**原文**
今週の注目投資トピックは「Amazon、ウエルシアと処方薬ネット販売 最大手と陣営」を取り上げてみたい。元記事はこちら

7月22日の日経新聞電子版によると

アマゾンジャパン(東京・目黒)は2024年内にもドラッグストア最大手のウエルシアホールディングス(HD)などと連携し、処方薬のネット販売を始める。5000万人の国内利用者数を抱えるとされるアマゾンが処方薬販売に参入することでオンライン診療の普及に弾みがつく。実店舗を持つ調剤各社は戦略見直しを迫られる。

ウエルシアのほか、複数の薬局チェーンと連携する新サービスとして近く発表する。

ウェルシアホールディングスのように大手ドラッグストアで調剤薬局も持っている業界2位のツルハホールディングス(3391)、業界3位の マツキヨココカラ&カンパニー(3088)、業界4位のコスモス薬品(3349)、業界5位のサンドラッグ(9989)、業界6位のスギホールディングス(7649)、業界7位のクリエイトSDホールディングス(3148)、業界8位のクスリのアオキホールディングス(3549)等はアマゾンとの提携サービスを選ぶ企業は複数あると思われる。

アマゾンの処方薬販売参入により一番影響を受けるのは小規模の町の調剤薬局(保険薬局)である。日本の調剤薬市場は高齢化社会の進展と医薬分業の普及により右肩上がりに伸びてきた。2000年代初頭は約2兆円だった市場は2023年に約8兆円まで成長した。

**演習データ**
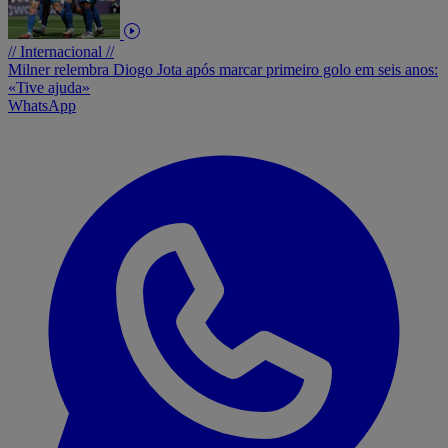
// Internacional //
Milner relembra Diogo Jota após marcar primeiro golo em seis anos:
«Tive ajuda»
WhatsApp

**作業依頼**
処方薬ネット販売の記事から「7月22日の日経新聞電子版によると」と「各社は戦略見直しを迫られる。」の間を両端も含めて書き出し、その中の「オンライン診療」を「遠隔診療」に差し替えてもらえますか?

**演習結果**
7月22日の日経新聞電子版によると

アマゾンジャパン(東京・目黒)は2024年内にもドラッグストア最大手のウエルシアホールディングス(HD)などと連携し、処方薬のネット販売を始める。5000万人の国内利用者数を抱えるとされるアマゾンが処方薬販売に参入することで遠隔診療の普及に弾みがつく。実店舗を持つ調剤各社は戦略見直しを迫られる。